▶ [Task prompt]: In the text on M2-adjusted asset performance, swap "visualise" for "show" and write out the passage from "To visualise this" up to and including "money supply expansion.".

As the chart above illustrates, the M2 money supply has grown by 503x. For an asset to have merely broken even with the rate of money printing, its price would need to have increased by 503x since 1926.

Only UK Real Estate came close, growing by 439x, largely due to the severe constraints on housing supply in the United Kingdom compared to the United States. Gold grew by 168x, US real estate by 83x, and silver by just 67x [4] [5].

Asset Class1926 Price2026 PriceNominal GainM2-Adjusted ValueVerdict
M2 Money Supply$43.7 Billion$21,963 Billion503x1.00Baseline
UK House (Avg)£619£271,809439x0.87LOST
Gold$20.72 / oz$3,473 / oz168x0.33LOST
US House (Median)$5,000$415,40083x0.17LOST
Silver$0.62 / oz$41.50 / oz67x0.13LOST

3. The Real Verdict: M2-Adjusted Performance

To visualise this dynamic, we can normalise all assets to a starting value of 1.0 in 1926, and then divide their performance by the M2 money supply expansion.

If the resulting line is above 1.0, the asset has genuinely appreciated, creating real wealth beyond the rate of money printing. If the line is below 1.0, the asset has lost purchasing power relative to the total monetary pool.

All asset classes adjusted for M2 money supply expansion, normalised to 1.0 in 1926

Key Observations from the M2-Adjusted Data:

  1. The 1970s Gold Shock: The only time gold genuinely outperformed monetary expansion was during the inflation shocks of the late 1970s and early 1980s, peaking in 1980 when it briefly doubled its relative purchasing power [4].
  2. The UK Housing Anomaly: UK real estate is the best performing asset in this cohort. During the housing bubbles of the late 1980s and mid-2000s, UK houses actually outpaced money printing [3]. However, since the 2008 financial crisis and the subsequent era of Quantitative Easing, even UK real estate has fallen below the break-even line.

Saved entries
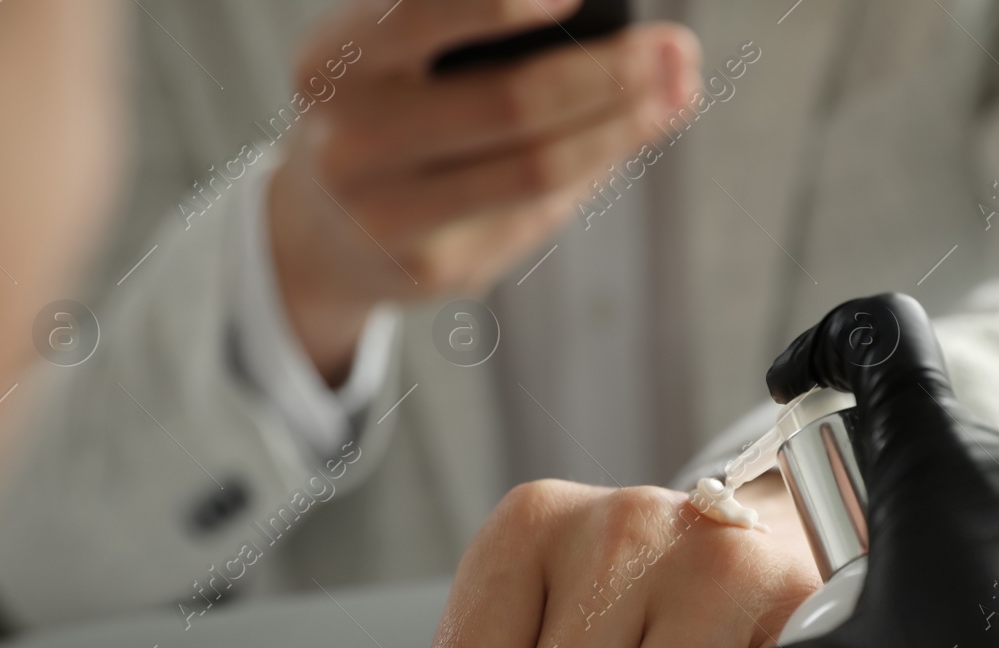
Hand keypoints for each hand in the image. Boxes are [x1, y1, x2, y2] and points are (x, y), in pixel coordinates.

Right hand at [271, 0, 699, 380]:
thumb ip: (474, 35)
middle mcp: (350, 140)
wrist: (319, 236)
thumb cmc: (384, 114)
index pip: (424, 16)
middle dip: (610, 71)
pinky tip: (629, 136)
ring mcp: (389, 217)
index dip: (505, 3)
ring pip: (538, 168)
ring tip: (679, 90)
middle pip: (512, 102)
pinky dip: (593, 166)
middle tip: (678, 48)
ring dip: (624, 126)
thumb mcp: (389, 58)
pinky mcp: (435, 269)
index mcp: (336, 61)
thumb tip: (614, 36)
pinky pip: (538, 212)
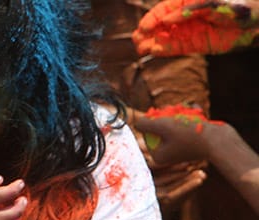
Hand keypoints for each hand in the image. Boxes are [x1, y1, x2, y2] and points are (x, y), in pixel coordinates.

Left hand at [131, 108, 216, 166]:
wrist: (221, 142)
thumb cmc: (190, 135)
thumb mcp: (163, 126)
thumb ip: (145, 123)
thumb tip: (136, 122)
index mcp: (158, 155)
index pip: (148, 132)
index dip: (155, 119)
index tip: (164, 115)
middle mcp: (168, 153)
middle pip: (161, 127)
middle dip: (169, 115)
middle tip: (177, 110)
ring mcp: (182, 147)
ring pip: (175, 123)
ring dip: (181, 113)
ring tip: (190, 111)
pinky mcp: (193, 140)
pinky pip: (187, 124)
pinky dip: (191, 116)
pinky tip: (198, 112)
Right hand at [133, 0, 257, 56]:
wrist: (255, 21)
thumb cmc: (235, 4)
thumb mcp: (211, 2)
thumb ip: (188, 10)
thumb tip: (168, 21)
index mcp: (188, 1)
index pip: (164, 9)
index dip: (152, 18)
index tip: (142, 27)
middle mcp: (186, 16)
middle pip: (162, 24)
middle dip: (148, 31)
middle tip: (136, 39)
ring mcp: (190, 30)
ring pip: (166, 37)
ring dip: (152, 42)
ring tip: (140, 48)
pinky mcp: (196, 44)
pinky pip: (176, 48)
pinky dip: (164, 50)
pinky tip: (153, 51)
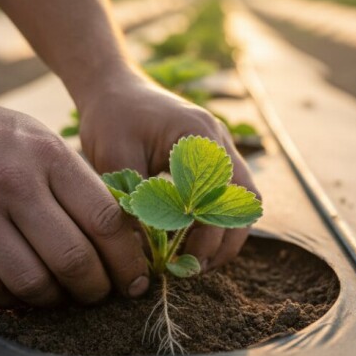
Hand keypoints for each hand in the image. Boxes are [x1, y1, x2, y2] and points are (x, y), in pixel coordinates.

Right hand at [0, 84, 148, 306]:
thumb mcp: (43, 143)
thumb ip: (79, 187)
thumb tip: (124, 243)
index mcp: (49, 156)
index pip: (105, 221)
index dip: (127, 260)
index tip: (134, 279)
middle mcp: (12, 183)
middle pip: (73, 259)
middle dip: (96, 289)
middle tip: (100, 295)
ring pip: (31, 282)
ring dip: (55, 301)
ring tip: (62, 296)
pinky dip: (10, 301)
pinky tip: (20, 293)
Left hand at [77, 72, 259, 270]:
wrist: (112, 86)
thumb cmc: (110, 117)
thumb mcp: (114, 158)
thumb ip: (133, 200)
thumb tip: (147, 251)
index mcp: (200, 136)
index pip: (221, 197)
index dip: (207, 235)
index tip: (182, 262)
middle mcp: (219, 141)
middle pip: (245, 201)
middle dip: (225, 241)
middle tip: (195, 269)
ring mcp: (220, 148)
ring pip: (242, 200)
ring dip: (225, 233)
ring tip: (197, 262)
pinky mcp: (210, 158)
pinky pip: (227, 195)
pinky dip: (217, 221)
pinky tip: (192, 241)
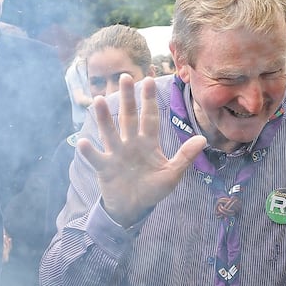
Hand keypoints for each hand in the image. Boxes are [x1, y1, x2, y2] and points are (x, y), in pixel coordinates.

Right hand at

▶ [Answer box]:
To show this dynamic, we can normalise all assets to a starting value of 1.0 in 1926, and then divide their performance by the M2 money supply expansion.